▶ [Try it]:
Please lay out the lines from the start of the records through the line containing "Obwieszczenia i ogłoszenia" as a JSON list of strings, one string per line, with blank lines left out.

▶ [Supplied material]:
+ + + + + + +

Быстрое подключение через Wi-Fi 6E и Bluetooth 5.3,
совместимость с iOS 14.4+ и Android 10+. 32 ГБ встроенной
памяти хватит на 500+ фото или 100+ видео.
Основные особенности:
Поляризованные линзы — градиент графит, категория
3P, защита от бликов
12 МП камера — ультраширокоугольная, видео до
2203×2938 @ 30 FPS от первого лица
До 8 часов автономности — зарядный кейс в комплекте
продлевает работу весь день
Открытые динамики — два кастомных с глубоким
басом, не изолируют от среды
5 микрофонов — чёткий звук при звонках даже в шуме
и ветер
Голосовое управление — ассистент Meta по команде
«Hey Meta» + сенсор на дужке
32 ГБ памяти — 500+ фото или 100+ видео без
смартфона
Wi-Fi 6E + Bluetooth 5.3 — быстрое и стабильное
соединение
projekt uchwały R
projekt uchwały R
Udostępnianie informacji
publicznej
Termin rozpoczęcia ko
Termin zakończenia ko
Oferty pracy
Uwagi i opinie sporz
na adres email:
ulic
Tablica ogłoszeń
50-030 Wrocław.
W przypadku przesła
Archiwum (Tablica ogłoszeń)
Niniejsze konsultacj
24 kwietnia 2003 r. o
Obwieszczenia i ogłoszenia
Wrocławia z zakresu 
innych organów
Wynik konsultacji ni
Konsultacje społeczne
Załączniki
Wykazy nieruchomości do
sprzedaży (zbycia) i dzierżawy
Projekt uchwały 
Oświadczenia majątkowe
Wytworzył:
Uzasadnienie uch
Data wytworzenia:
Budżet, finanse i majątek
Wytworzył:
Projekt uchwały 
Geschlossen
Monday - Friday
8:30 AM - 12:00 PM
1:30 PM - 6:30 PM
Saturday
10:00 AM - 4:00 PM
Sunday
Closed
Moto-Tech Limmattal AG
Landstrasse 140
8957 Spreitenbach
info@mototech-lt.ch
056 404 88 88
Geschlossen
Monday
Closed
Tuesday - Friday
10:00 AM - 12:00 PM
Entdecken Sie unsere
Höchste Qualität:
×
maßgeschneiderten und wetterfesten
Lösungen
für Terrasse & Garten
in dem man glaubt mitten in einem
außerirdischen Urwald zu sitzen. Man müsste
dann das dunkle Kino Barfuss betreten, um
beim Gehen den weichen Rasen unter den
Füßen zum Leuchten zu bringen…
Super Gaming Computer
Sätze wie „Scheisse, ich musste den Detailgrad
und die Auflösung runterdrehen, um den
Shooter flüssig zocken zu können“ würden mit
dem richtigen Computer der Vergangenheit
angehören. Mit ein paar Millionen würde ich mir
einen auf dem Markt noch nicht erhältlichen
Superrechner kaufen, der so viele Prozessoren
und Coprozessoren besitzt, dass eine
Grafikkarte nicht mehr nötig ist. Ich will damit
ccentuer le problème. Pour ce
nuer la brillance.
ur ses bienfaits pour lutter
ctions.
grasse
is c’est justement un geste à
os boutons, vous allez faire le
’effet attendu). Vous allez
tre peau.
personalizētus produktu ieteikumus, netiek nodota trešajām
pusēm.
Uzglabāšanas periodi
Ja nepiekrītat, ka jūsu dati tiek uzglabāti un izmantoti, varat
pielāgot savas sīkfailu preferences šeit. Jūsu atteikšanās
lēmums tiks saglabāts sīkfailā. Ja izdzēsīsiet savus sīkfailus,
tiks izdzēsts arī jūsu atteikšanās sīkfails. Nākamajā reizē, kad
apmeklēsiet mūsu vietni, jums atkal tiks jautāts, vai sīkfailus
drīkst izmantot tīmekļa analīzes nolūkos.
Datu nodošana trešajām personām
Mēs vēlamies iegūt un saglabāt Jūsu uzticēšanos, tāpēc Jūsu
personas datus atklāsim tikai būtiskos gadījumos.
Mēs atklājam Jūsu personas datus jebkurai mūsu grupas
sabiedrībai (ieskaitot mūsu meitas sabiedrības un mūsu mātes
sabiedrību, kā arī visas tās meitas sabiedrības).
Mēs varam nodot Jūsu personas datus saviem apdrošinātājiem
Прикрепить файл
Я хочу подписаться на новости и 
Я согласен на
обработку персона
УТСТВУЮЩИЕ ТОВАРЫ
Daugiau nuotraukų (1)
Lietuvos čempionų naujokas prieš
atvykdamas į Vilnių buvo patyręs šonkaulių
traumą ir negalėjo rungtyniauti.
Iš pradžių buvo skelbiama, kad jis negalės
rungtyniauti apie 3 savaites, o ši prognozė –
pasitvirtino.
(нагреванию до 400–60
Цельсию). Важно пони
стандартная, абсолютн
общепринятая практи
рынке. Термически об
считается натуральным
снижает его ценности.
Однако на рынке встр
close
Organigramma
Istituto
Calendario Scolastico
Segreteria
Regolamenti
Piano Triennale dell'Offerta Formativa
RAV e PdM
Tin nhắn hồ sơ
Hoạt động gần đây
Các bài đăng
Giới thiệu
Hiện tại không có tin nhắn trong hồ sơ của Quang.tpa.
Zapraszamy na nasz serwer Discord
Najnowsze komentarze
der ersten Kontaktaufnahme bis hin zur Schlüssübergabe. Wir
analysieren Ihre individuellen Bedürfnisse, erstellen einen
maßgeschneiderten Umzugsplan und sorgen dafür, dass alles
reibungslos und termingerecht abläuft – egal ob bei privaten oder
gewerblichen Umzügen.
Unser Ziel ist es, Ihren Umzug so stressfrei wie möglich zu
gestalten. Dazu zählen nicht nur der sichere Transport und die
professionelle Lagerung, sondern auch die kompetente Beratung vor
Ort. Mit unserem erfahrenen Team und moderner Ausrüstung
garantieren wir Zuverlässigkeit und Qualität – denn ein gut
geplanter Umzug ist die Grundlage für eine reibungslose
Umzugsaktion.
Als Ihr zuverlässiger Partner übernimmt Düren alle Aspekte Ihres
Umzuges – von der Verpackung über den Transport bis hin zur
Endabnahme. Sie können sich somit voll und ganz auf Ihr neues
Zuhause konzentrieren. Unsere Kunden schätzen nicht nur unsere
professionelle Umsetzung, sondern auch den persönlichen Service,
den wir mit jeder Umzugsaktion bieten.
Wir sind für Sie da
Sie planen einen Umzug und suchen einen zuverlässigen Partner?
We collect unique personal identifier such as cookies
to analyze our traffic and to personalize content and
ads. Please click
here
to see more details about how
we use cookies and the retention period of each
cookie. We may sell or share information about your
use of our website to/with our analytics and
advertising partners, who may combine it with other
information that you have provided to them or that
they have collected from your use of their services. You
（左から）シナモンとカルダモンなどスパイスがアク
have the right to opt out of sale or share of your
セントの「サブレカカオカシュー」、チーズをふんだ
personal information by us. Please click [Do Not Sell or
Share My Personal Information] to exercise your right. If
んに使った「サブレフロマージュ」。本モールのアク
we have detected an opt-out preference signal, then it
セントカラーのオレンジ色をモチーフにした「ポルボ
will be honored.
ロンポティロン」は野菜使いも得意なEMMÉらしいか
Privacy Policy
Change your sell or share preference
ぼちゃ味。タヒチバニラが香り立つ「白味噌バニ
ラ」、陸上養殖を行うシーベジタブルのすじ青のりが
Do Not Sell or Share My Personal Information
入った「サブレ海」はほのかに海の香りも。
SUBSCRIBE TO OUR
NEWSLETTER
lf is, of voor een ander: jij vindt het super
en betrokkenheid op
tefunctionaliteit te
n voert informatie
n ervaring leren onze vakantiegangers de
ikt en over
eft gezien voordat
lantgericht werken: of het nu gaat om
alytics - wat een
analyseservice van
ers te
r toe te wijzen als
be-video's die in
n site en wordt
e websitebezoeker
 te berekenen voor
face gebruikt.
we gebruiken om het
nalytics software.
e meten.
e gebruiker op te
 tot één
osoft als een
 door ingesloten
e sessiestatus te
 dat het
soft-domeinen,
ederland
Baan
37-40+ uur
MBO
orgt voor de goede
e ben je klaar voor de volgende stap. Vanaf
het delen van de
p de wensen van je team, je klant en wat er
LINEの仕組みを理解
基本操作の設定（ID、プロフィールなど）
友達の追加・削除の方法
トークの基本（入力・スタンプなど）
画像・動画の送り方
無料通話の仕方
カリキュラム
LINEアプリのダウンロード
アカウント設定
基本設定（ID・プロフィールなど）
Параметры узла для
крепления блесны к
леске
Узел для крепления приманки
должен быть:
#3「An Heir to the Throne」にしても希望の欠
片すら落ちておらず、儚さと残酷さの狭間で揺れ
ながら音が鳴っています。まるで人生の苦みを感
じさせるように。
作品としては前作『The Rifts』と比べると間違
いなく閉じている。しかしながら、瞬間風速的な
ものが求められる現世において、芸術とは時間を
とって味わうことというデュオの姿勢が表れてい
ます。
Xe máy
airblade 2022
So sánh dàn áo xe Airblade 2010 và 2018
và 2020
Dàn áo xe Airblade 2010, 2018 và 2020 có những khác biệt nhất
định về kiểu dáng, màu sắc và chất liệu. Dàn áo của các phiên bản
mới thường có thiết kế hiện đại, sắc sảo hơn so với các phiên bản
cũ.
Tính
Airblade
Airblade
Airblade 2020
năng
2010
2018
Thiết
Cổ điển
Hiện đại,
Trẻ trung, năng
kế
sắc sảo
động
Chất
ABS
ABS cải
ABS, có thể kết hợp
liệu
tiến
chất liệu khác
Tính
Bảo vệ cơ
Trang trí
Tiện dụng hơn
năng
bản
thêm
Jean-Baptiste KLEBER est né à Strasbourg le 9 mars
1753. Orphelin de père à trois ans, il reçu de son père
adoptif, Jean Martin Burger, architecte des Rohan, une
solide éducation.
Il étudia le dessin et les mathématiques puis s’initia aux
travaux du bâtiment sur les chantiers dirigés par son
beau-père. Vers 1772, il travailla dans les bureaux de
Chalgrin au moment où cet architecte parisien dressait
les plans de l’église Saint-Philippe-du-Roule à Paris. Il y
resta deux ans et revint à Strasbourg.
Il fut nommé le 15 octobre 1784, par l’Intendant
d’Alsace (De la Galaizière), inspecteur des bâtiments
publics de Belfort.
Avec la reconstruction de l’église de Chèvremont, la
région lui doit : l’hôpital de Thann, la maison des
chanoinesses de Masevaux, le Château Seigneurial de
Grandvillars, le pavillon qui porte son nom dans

+ + + + + + +

▶ [Answer space]:
[
  "Быстрое подключение через Wi-Fi 6E и Bluetooth 5.3,",
  "совместимость с iOS 14.4+ и Android 10+. 32 ГБ встроенной",
  "памяти хватит на 500+ фото или 100+ видео.",
  "Основные особенности:",
  "Поляризованные линзы — градиент графит, категория",
  "3P, защита от бликов",
  "12 МП камера — ультраширокоугольная, видео до",
  "2203×2938 @ 30 FPS от первого лица",
  "До 8 часов автономности — зарядный кейс в комплекте",
  "продлевает работу весь день",
  "Открытые динамики — два кастомных с глубоким",
  "басом, не изолируют от среды",
  "5 микрофонов — чёткий звук при звонках даже в шуме",
  "и ветер",
  "Голосовое управление — ассистент Meta по команде",
  "«Hey Meta» + сенсор на дужке",
  "32 ГБ памяти — 500+ фото или 100+ видео без",
  "смартфона",
  "Wi-Fi 6E + Bluetooth 5.3 — быстрое и стабильное",
  "соединение",
  "projekt uchwały R",
  "projekt uchwały R",
  "Udostępnianie informacji",
  "publicznej",
  "Termin rozpoczęcia ko",
  "Termin zakończenia ko",
  "Oferty pracy",
  "Uwagi i opinie sporz",
  "na adres email:",
  "ulic",
  "Tablica ogłoszeń",
  "50-030 Wrocław.",
  "W przypadku przesła",
  "Archiwum (Tablica ogłoszeń)",
  "Niniejsze konsultacj",
  "24 kwietnia 2003 r. o",
  "Obwieszczenia i ogłoszenia"
]